- Exercise aim -
Decide whether each statement below agrees with the passage on alliances and acquisitions, answering yes or no and quoting the words that decide it. 1. The company expects to have strong control over the actions of its alliance partners. 2. Acquired assets or businesses might not deliver the financial results the company expects. 3. Obtaining government approvals in China is described as inexpensive.

- Given text -
◇ ◇ ◇ ◇

We may in the future enter into strategic alliances with various third parties to further our business purposes from time to time. Strategic alliances with third parties could subject us to a number of risks, including risks associated with sharing proprietary information, non-performance by the counterparty, and an increase in expenses incurred in establishing new strategic alliances, any of which may materially and adversely affect our business. We may have little ability to control or monitor their actions. To the extent the third parties suffer negative publicity or harm to their reputations from events relating to their business, we may also suffer negative publicity or harm to our reputation by virtue of our association with such third parties.
In addition, if we are presented with appropriate opportunities, we may invest in or acquire additional assets, technologies or businesses that are complementary to our existing business. Future investments or acquisitions and the subsequent integration of new assets and businesses into our own would require significant attention from our management and could result in a diversion of resources from our existing business, which in turn could have an adverse effect on our business operations. The costs of identifying and consummating investments and acquisitions may be significant. We may also incur significant expenses in obtaining necessary approvals from the government authorities in China and elsewhere in the world. Acquired assets or businesses may not generate the financial results we expect. In addition, investments and acquisitions could result in the use of substantial amounts of cash, potentially dilutive issuances of equity securities, the occurrence of significant goodwill impairment charges, amortization expenses for other intangible assets and exposure to potential unknown liabilities of the acquired business. The cost and duration of integrating newly acquired businesses could also materially exceed our expectations. Any such negative developments could have a material adverse effect on our business, financial condition and results of operations.
We may need additional capital, and financing may not be available on terms acceptable to us, or at all.

◇ ◇ ◇ ◇

- Records shown -

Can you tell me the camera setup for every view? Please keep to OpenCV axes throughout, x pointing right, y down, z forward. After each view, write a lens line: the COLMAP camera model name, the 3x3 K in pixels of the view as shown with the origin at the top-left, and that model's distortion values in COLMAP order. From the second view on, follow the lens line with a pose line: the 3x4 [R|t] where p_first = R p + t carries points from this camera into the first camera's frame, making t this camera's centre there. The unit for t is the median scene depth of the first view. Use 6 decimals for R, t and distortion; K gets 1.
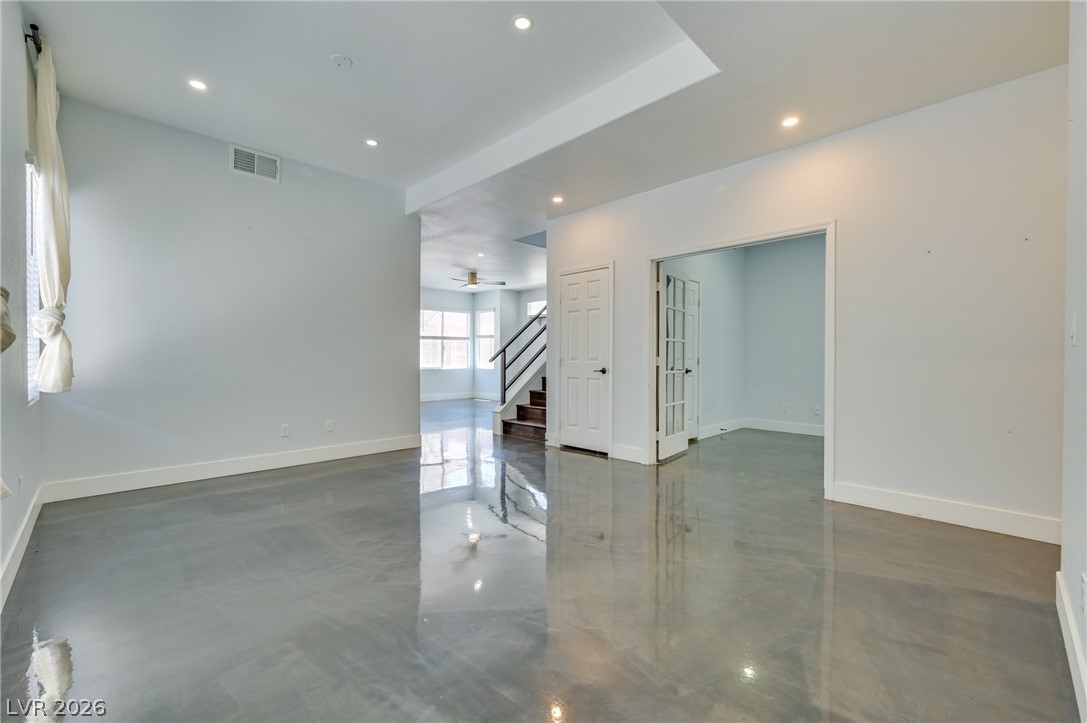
lens RADIAL K [[454.8, 0, 543.6], [0, 454.8, 357.8], [0, 0, 1]] dist [0.000146, -0.000143]
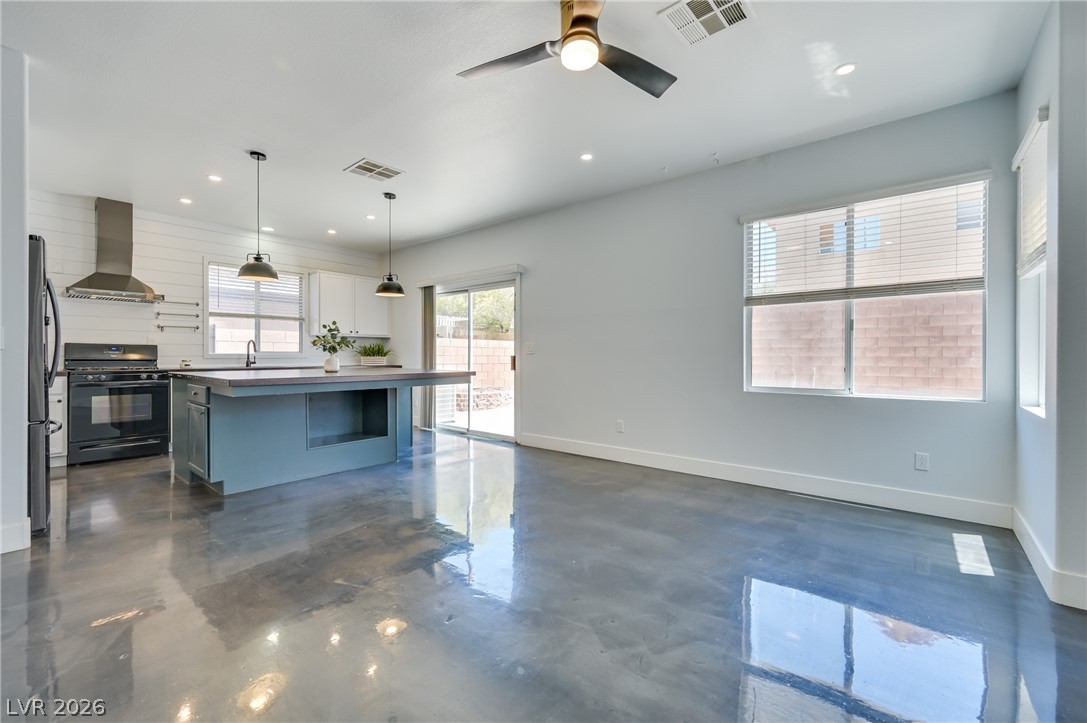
lens RADIAL K [[454.8, 0, 543.6], [0, 454.8, 357.8], [0, 0, 1]] dist [0.000146, -0.000143]
pose [[0.071848, 0.003397, -0.997410, 0.064532], [-0.003115, 0.999990, 0.003182, -0.001188], [0.997411, 0.002878, 0.071858, 0.773788]]
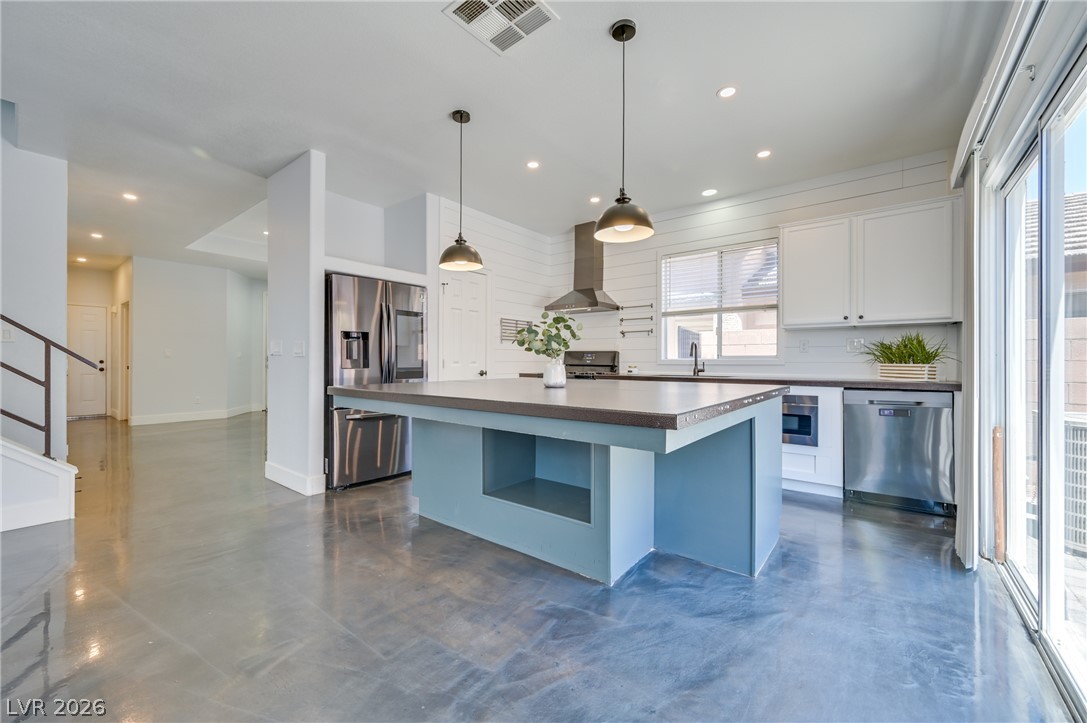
lens RADIAL K [[426.5, 0, 537.5], [0, 426.5, 361.8], [0, 0, 1]] dist [0.001431, 0.000002]
pose [[-0.994174, -0.003066, -0.107747, -0.307386], [-0.003452, 0.999988, 0.003400, -0.001420], [0.107735, 0.003752, -0.994173, 0.847370]]
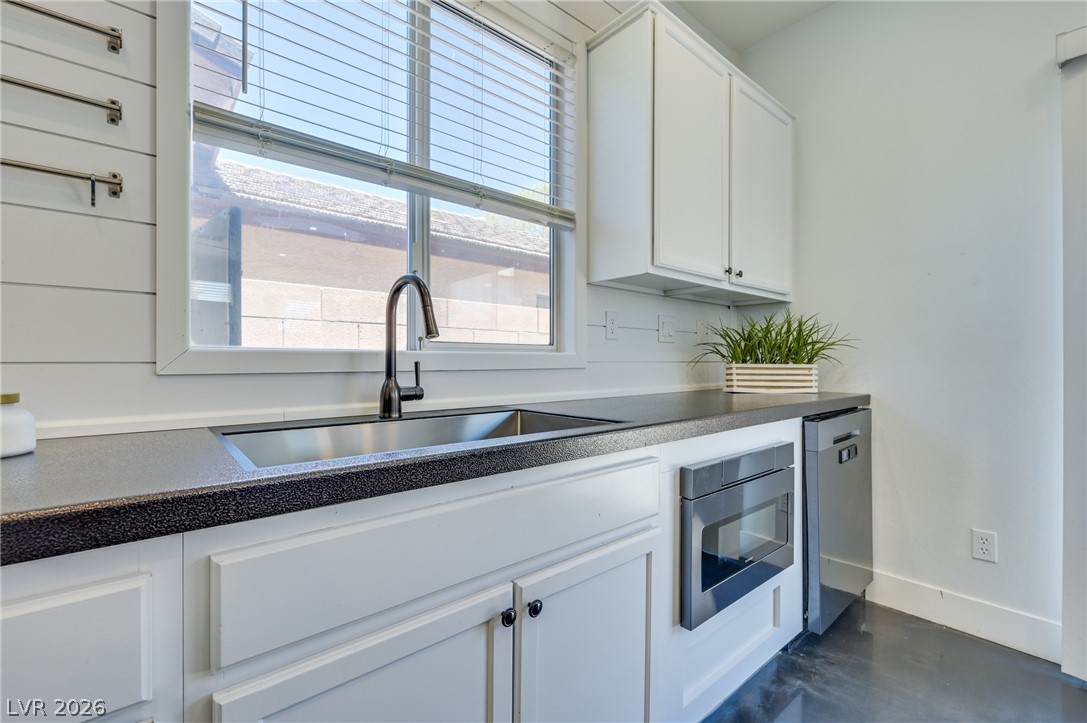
lens RADIAL K [[480.3, 0, 557.9], [0, 480.3, 361.0], [0, 0, 1]] dist [0.000133, 0.000013]
pose [[-0.072892, 0.003271, -0.997335, -0.391067], [-0.006302, 0.999973, 0.003740, -0.001219], [0.997320, 0.006558, -0.072869, 0.509679]]
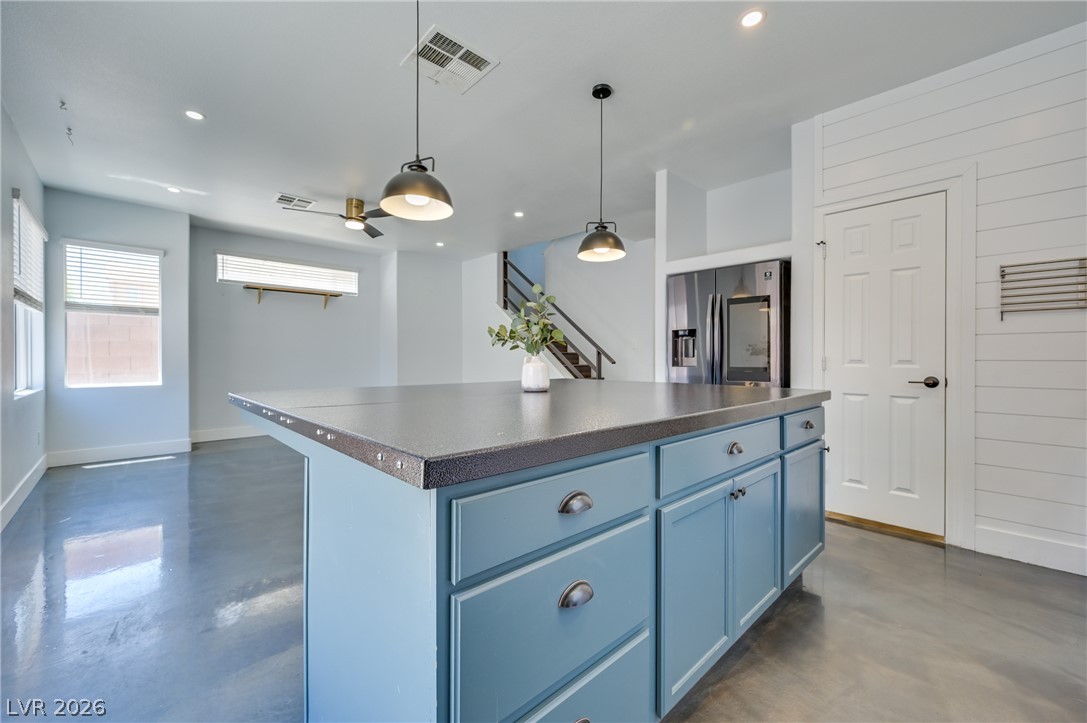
lens RADIAL K [[441.1, 0, 557.1], [0, 441.1, 358.5], [0, 0, 1]] dist [0.003118, 0.000154]
pose [[0.007628, -0.000074, 0.999971, -0.534742], [0.000865, 1.000000, 0.000068, -0.001316], [-0.999971, 0.000865, 0.007628, 0.608143]]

◇ ◇ ◇ ◇

- Answer to this task -
1. No: "We may have little ability to control or monitor their actions."
2. Yes: "Acquired assets or businesses may not generate the financial results we expect."
3. No: "We may also incur significant expenses in obtaining necessary approvals from the government authorities in China and elsewhere in the world."